# Slowly rising Ph?



## Zolbaxil (Feb 28, 2010)

This is a little weird, my 10g tank has good water parameters....except the ph consistently increases.

Generally, after a water change done with amquell plus treated water that has been set to bubble for at least 24 hours, the Ph is at 7-7.2.

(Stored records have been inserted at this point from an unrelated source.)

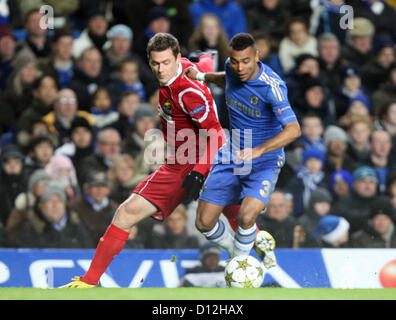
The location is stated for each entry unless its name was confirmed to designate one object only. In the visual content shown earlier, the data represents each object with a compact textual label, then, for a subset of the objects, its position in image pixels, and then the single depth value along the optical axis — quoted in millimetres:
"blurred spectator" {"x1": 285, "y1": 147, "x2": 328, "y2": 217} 17125
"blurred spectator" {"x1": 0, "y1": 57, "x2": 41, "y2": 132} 18734
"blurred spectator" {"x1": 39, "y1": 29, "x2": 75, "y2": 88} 19297
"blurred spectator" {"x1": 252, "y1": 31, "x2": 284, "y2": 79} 19297
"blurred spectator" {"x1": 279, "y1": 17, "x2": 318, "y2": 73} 19969
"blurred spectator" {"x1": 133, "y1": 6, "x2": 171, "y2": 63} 19922
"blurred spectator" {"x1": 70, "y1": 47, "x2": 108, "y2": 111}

After 5-6 days it has risen to 7.6 to 7.8.
None of the other parameter move a bit,
am 0
ni 0
na 10-20ppm (between the two shades of orange on api liquid kit)

Any ideas?
*cool-dude


----------



## NursePlaty (Feb 5, 2010)

*It must be buffers in your tank that affects the pH. Your substrate could be raising it.*


----------



## Zolbaxil (Feb 28, 2010)

the gravel is just the bagged stuff from lfs, black in color, and its my only substrate....really wish I could remember brand name.


----------



## beaslbob (May 29, 2009)

pH rises as carbon dioxide lowers.

In my planted tanks with no circulation and even with peat moss in the substrate, ph slowly rises to 8.4-8.8 with the api high range test kit. With just a sand substrate it rises to that level in a matter of just a few days.

my.02


----------



## Zolbaxil (Feb 28, 2010)

beaslbob said:


> pH rises as carbon dioxide lowers.


Sweet! I take it to mean that my Bananna plants and feathers are keeping up! exellent! Thank you!


----------